Task list:
[1] Output the passage of the commentary on Israel and American Jews starting at "As a Jew who" and ending at "the early Zionists.", copied word for word.
[2] Write the next part of the commentary on Israel and American Jews, picking up after its final sentence.

Extract to read:
=======

Netanyahu's government is well aware of the evolution going on in the American Jewish community, and it acts accordingly. Since the current Israeli government [and supposedly future governments] understand that both non-Orthodox groups are losing power and disappearing, it sees no reason to cater to these increasingly religious and politically powerless Jews. Hence they see no reason to change their attitude on how they will treat the Jews and gentiles within the areas that it controls.

And now that populism and arch conservatism have been brought in to the American government by the Trump victory, the Netanyahu government feels especially empowered to do what it pleases. It also knows that it has the complete cooperation and compliance with its policies, whatever they may be, on the part of the only segmentment of the American Jewish community which they feel that matters, the Orthodox. So it caters to the Orthodox.

While Jewish numbers, in general, are declining in America, the Orthodox community [5 to 10 children born to their families] is growing exponentially. In Israeli, Orthodoxy is also growing as are right-wing political attitudes among all classes of Israeli society.

I estimate that by the end of this century, American and Israeli Jewish siblinghood will be re-established but no longer will that brotherhood be secular or liberal.

As a Jew who sees himself as emotionally and viscerally Orthodox, I cannot but cheer what seems to me to be inevitable, the complete Judaization of the Land of Israel as
envisioned by the early Zionists.

And by the way, the early Zionists could have had their Jewish state long before 1948. They were offered various locales for it, including Madagascar, Uganda and a large island off the east coast of the United States. But all such offers were declined. No, it had to be the Land of Israel only. If these Zionists were such socialists and such atheists, therefore not believing that Israel was a God-given Land, why did they insist on Israel? It was because they believed in the continuity of history. Although foreign occupiers had originally driven Jews off their Land and other foreign occupiers had refused them the right to return, the Zionists wished to return to a Land that they considered had never ceased being Jewish. They looked to Jewish ORIGINS in the Land as a legitimate authority to once again rule it.

=======

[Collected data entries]
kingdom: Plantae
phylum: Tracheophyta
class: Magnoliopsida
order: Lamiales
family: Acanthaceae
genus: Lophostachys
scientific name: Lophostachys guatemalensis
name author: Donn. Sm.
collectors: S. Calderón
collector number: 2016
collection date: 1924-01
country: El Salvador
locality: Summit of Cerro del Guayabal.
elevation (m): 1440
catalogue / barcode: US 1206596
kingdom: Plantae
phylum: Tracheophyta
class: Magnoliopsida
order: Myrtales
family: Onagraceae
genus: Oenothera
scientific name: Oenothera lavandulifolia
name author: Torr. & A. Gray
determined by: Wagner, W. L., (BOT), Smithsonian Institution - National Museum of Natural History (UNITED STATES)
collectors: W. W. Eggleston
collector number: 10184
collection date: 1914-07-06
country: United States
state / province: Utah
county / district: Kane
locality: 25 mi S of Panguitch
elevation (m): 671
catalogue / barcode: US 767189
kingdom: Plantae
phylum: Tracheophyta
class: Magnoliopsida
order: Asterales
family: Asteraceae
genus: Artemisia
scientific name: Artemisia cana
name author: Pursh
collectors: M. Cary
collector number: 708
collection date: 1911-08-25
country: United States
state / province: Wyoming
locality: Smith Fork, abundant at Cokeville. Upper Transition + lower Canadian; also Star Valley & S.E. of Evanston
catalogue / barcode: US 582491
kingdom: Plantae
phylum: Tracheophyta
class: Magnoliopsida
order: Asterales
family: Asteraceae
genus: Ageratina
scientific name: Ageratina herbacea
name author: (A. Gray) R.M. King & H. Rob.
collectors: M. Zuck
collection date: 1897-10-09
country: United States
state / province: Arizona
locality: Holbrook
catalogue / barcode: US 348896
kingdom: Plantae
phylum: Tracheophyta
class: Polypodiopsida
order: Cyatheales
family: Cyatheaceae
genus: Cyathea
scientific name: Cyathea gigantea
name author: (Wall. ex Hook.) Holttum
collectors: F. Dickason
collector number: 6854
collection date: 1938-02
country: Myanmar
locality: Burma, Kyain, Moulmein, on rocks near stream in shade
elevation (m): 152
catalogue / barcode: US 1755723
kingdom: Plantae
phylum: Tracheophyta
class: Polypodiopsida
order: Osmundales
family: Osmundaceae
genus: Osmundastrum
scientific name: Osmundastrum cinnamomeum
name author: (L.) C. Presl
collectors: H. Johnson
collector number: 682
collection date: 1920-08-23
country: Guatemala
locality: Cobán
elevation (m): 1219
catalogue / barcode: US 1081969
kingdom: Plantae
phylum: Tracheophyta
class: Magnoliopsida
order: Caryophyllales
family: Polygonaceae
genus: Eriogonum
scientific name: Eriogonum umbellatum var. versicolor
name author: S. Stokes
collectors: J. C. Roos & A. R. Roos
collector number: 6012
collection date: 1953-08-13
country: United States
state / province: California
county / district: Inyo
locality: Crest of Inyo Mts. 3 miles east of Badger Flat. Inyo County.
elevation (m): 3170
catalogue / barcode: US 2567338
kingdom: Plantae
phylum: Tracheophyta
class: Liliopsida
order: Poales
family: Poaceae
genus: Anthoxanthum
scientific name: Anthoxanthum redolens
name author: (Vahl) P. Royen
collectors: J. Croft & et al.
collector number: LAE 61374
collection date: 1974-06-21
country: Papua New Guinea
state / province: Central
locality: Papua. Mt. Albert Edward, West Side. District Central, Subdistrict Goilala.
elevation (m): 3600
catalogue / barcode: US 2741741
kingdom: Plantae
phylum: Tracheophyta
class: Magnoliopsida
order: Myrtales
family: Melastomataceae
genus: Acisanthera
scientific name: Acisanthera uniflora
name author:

=======

Numbered answers:
[1]
As a Jew who sees himself as emotionally and viscerally Orthodox, I cannot but cheer what seems to me to be inevitable, the complete Judaization of the Land of Israel as
envisioned by the early Zionists.

[2]
But lately, I have also come to another realization. I mentioned above that the early Zionists and current apologists for Israel defend Israel on the grounds of ORIGINS. I believe this is a flimsy rationale in defending Israel. Sooner or later, ORIGINS become political. For Jews to say that Israel should be Jewish because long ago Jews were there lets others, namely the gentile inhabitants there, to say that THEY were there first in the form of Canaanites. Aside from the fact that the claim is not factual, ORIGINS in itself is a weak argument.

Normally I don't defend Israel because Israel needs no defense. But when I choose to defend the Jewishness of Israel, the defense is not built on ORIGINS. It is based on the Biblical story of the origin of Israelite ownership of the Land. The Bible tells us that Israelites invaded the Land and took it away from the aborigines there. This is the history of the world. A group sees a land belonging to others and says, "Hey, we like your land. We like it so much that we are going to take it away from you."

Israelis dominated by Jews, not because of ORIGINS but because Jews occupied a land ruled by Turks and British and MILITARILY TOOK IT FOR THEMSELVES. That is, my only rationale for Jewish Israel is occupation and military superiority and dominance.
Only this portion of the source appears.